[Start of Attachment]
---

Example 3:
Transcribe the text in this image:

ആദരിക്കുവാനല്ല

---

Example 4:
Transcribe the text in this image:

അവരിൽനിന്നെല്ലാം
[End of Attachment]
> [YOUR ASSIGNMENT] A verbatim copy of all the records is to be produced.

> [ANSWER]
---

Example 3:
Transcribe the text in this image:

ആദരിക്കുവാനല്ല

---

Example 4:
Transcribe the text in this image:

അവരിൽനിന്നെല്ലാം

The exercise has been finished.